2013-04-13 10:36:20 | 仕事
 先に「多忙の日々」について報告したが、外国(中国・武漢)で生活するということの「味気なさ」は、その国の言葉が話せないということとも関係しているのだろうが、「暇つぶし」の時間がなかなかとれないということでもあり、結局、しなければならない授業の準備とか、学生からの相談(修論などに関して)に応じる以外の時間は、買い物(食料)かキャンパス内の散歩で時間をつぶすしかなく、余った時間は「読書」(しかし、長期間になると読む本がなくなってくる。アメリカに半年滞在したときには、図書館に日本文学関係の書籍が充実していたので、それを借りて読んでいたので、時間をつぶすのに困るということはなかった)か、現在「下書き」が終わった次作の点検(直し)をするしかない、という状態になる。
 勢い、ネットのニュースを漁り、その「表側」はもちろん「裏側」を自分なりに考える、ということになる。昨日は、まさにそのような「時間」が十分にあった日で、朝から預かった250枚(4000字詰め)あまりの修論を終日読みながら、合間に「気分転換」のつもりででニュースを見ていたのだが、「気分転換」どころか、胸騒ぐ事態になり、静めるのにちょっと時間がかかった。
 一つは、「TPP」に関して、「アメリカとの交渉が合意に達した」というものだったが、よく読んでみると、その「合意」の中身は、現在アメリカ向け自動車輸出に掛けられている「関税」は現状維持で、徐々に完全撤廃の方向に進むというものである――そもそも「TPP」というのは、原則的にはTPP参加国のすべてが「関税」を撤廃して、輸出入に関して「完全自由化」を目指すというものではなかったのか。農業関係者がTPPに反対していたのも、TPPに加盟すれば、米を始め現在高い関税を掛けている農産物が「安く」なり、国内生産力が衰えてしまう(食糧自給率が現在よりさらに低くなる)虞があるからではなかったか――。
 アメリカは、「関税」があっても日本車の攻勢に対して守勢に立たせられている自動車産業(アメリカ工業産業の要の一つ)が、TPPに加盟して関税が撤廃されれば、それこそ「倒産」や「廃業」にまで追い込まれるのではないかとの懸念から、日米交渉によって先のような「合意」を取り付けたということなのだろう。しかし、農業生産物の「関税」について、「米」やその他いくつかの生産物については関税を残すものの、ほとんどのものの関税は撤廃される「日本側」のことを考えると、医療分野や保険分野でも同じようなことが起こるのではないかという懸念が払拭できない現在、前にも書いたように、これでは日本がますます「アメリカの属国化」を進める、ということになるのではないか、と思ってしまう。

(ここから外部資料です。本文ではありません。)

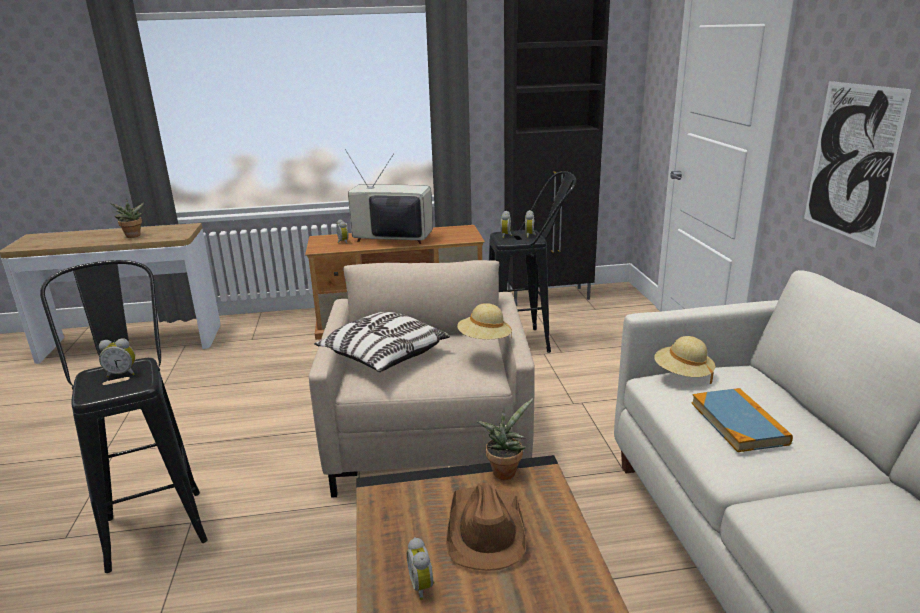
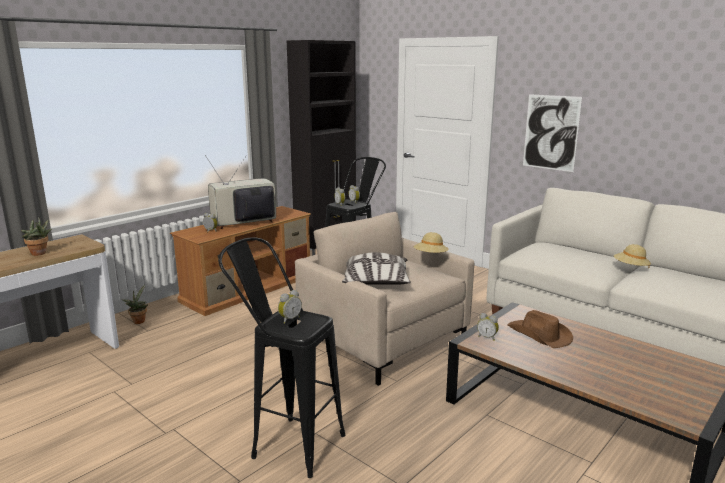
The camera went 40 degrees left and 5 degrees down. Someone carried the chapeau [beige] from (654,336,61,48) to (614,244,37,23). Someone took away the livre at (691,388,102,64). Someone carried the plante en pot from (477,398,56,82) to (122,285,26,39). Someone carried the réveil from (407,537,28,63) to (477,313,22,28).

 このような事態に、これも再度言うが、安倍首相に日の丸の旗を振って「歓迎の意」を表明するネトウヨを中心とする「右派」の若者たちは、何故「沈黙」するのか。TPP参加に関する安倍政権の対応は、「日本を取り戻す」どころか、日本を「アメリカに売り渡す」行為ではないのか。僕は決してナショナリスト(国粋主義者)ではないが、日本国民を苦しめる安倍政権の対米関係の在り方は、「沖縄問題(普天間基地の移設問題)」を含めて、どうしても容認することができない。むかし「売国奴」という言葉があったが、安倍首相のやっていることは、祖父の岸信介が安保条約の改定に関してとった「対米従属」の姿勢とうり二つで、まさに「売国奴」のそれではないか、と思えてならない。
 二つ目、村上春樹の新作「色彩を持たない多崎つくると、彼の巡礼の年」フィーバー、に関してである。発売前に2度重版して初版50万部から出発して、発売当日に10万部の増刷を決定という、まさに出版社(書店)にとってはこの上もない「おいしい話」について、村上春樹に文学に付き合ってきて、最近の自著2冊(『「1Q84」批判と現代作家論』、『文学者の「核・フクシマ」論―吉本隆明・大江健三郎・村上春樹』)で、村上春樹の『1Q84』や最近の言動(「壁と卵」スピーチや「反核スピーチ」)を批判してきた者としては、正直言って「早く読みたい」という気持ちになっているが、しかし、断片的に伝えられる内容を見る限り、「色彩を持たない」といういかにも思わせぶりなタイトルの一部は、単に主人公「多崎つくる」が高校時代親しかった仲間が、それぞれ「赤松慶」「青柳悦夫」「白根柚木」「黒野恵里」というように名字に「赤、青、白、黒、」の色が入っていると言うだけで、「色彩を持たない」というのと、違うのではないか、とおもってしまうし。
 また、村上春樹は「壁と卵」で、自分は壁(強権)の側に立たず、卵(弱者)の側に立つ人間だと言い、例のいわゆる「反核スピーチ」では、東日本大震災について「非現実的な夢想家として」日本人(東北人)が復興を成し遂げることを信じているし、また「我々日本人は核に対して『ノー』を叫び続けるべきであった」と大見得を切ったのだから、新作には必ず、それらのことが「反映」していると思っているのだが、どうもそうではなく、『1Q84』と同じように、「ミステリー仕立て」で、鉄道マニアでJRに就職した主人公が、高校時代に受けた「心の傷」を癒すために、かつての友人たちを尋ね歩くというものらしい。
 これでは、30代半ばになったワタナベトオルが20才の頃を思い出す『ノルウェイの森』と構成的には全く同じで、どこに「新しさ」があるのだ、と思ってしまう。かつて村上春樹は「デタッチメント(社会的無関心)からコミットメント(社会と積極的に関わる)へ」転換を宣言したはずである。
 まさか村上春樹は、版元の販売戦略に乗り、もちろん悪いことではないが、何十万部、何百万部の「売り上げ」に満足しているわけではないだろうが、何とも「気色の悪い」話ではある。
 早く「ハルキスト」たちだけの評判ではなく、本格的な批評を読みたいものである(因みに、今月28日に帰国するが、帰国して最初の仕事が、村上春樹の新作『色彩を持たない――』の書評(『図書新聞』)である。いずれ「公開」するつもりでいる)。